The same should be said and clarified for theology and history. Historical theology reaches back through the hermeneutical spiral toward the source, both for theologians and historians of religion. Collaboration is necessary. Collaboration produces the results both enterprises need and should detract from individual glory.
But let's get back to the Christian task of theology. Yes, theology in its brute form is without a doubt a Christian task. But why point out that it has to lead to doxology? What might the alternative be? Obsession? Pride? Distraction?
For me, I do believe there is truth in this from the perspective in which I have been raised and have now affirmed as an adult believer. But during my recent journey, theology has been quite historical when I was horrified to consider that my cherished trinitarian beliefs no longer seemed to fit the biblical text that I also cherished so dearly. Theology is also about wanting to know the truth, and that's ok. That can take time. And mistakes. And learning. And humility. Such a process can run deep through your soul, and, without you even realising it, prepare the way for a deeper and sounder doxology than the fractured, pride-ridden self could have arrived at without the history.

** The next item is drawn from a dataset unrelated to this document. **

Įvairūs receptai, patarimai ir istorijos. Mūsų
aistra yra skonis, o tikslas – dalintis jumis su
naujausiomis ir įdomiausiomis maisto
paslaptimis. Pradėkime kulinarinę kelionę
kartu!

Is the theology to doxology idea something of a paradox, why even bother saying it? Perhaps theology requires that it be said from the same lips of those who have authentically and personally wrestled with the issue for themselves (I make no judgement on either Holmes or Packer here), but that incarnational approach I find deeply appealing. Any preacher who speaks of his own pride gets my instant and total attention. I can relate to him or her. Now we get real. Now we get to ditch the crowns, and we can do it together and we can do it alone.
Perhaps also theology doesn't want Christians to get too lost in historical analysis and forget their purpose. As we have said, there is this wide overlap with historical analysis, with its neutral goal of simply better understanding past events. There can be a conflict of interests though here. Let's take my example of the Gospel of Matthew. I have deeply divided feelings about the Gospel of Matthew. Part of me loves it - in particular, we get the sermon on the mount, which is amazing. My history part loves it too, as I now understand the baptism formula in 28:19 in a new light that enhances earlier teaching. However, my faith part has at times suffered as I have wrestled with the modifications that I see this author has made to his sources and his thinly concealed objectives. My understanding of Scripture and inspiration has been severely tested in the case of Matthew, yet when I look back in history I also get fresh faith: Matthew ends up being the most popular and retranscribed gospel (I think) for the early church. A massive contribution has been made by Matthew, and I am an inheritor of its contribution, whatever the conclusions I reach about it.
It may feel like a paradox at times when we get to ugly texts or bits we don't know if they are even literally truely recounting actual events in our past. But if we stop for a second as Christians and ask ourselves why we are even asking that historical question, we should remember to answer ourselves: because we want to know God better.